**ASSIGNMENT:** Your answer is a number only: how many lines in the data below contain "лабораторных"?

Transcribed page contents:

---------------

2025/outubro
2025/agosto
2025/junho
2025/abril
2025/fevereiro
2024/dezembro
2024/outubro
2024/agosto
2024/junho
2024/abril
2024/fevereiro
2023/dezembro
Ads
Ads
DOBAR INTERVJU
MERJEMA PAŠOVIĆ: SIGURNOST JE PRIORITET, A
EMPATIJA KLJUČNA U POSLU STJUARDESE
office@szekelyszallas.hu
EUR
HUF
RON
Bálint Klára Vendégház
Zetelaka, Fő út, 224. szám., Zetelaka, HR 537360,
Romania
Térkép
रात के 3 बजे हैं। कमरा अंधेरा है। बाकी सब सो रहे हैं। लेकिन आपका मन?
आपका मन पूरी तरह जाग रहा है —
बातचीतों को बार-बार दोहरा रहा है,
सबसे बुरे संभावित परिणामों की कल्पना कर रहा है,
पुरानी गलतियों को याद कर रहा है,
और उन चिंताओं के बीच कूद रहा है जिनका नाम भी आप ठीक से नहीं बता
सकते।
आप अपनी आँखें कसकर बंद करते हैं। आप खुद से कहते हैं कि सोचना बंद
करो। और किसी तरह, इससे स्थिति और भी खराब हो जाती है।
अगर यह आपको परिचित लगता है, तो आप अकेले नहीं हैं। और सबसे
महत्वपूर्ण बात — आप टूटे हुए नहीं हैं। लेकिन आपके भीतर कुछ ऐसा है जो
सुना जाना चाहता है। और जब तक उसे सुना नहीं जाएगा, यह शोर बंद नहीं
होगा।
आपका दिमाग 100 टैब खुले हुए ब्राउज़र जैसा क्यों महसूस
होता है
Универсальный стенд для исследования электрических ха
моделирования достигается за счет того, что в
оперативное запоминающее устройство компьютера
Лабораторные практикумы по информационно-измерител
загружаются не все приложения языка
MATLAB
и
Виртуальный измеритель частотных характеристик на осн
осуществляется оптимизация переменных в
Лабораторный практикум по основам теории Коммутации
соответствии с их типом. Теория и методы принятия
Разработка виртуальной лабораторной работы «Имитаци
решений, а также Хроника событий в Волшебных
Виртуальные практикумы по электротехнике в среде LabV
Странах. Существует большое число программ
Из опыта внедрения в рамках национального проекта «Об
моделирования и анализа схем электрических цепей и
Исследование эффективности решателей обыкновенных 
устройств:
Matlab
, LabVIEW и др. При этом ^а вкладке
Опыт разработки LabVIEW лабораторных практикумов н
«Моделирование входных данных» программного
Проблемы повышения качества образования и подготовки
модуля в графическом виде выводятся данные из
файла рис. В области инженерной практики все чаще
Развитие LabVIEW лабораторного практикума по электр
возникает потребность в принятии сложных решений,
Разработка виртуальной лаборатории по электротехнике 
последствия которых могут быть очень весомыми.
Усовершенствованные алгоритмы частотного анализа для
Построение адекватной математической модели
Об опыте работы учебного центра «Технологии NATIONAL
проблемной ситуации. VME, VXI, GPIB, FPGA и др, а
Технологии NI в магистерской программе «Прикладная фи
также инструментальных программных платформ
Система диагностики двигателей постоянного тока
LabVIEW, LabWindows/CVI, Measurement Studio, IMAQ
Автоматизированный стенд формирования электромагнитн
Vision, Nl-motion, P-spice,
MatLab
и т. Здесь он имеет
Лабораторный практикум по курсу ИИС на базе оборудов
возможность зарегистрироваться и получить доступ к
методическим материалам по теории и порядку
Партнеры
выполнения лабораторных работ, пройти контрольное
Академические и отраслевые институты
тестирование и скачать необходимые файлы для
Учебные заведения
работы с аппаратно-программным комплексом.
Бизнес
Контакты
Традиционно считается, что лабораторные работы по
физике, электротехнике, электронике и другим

---------------

**EXERCISE RESULT:** 2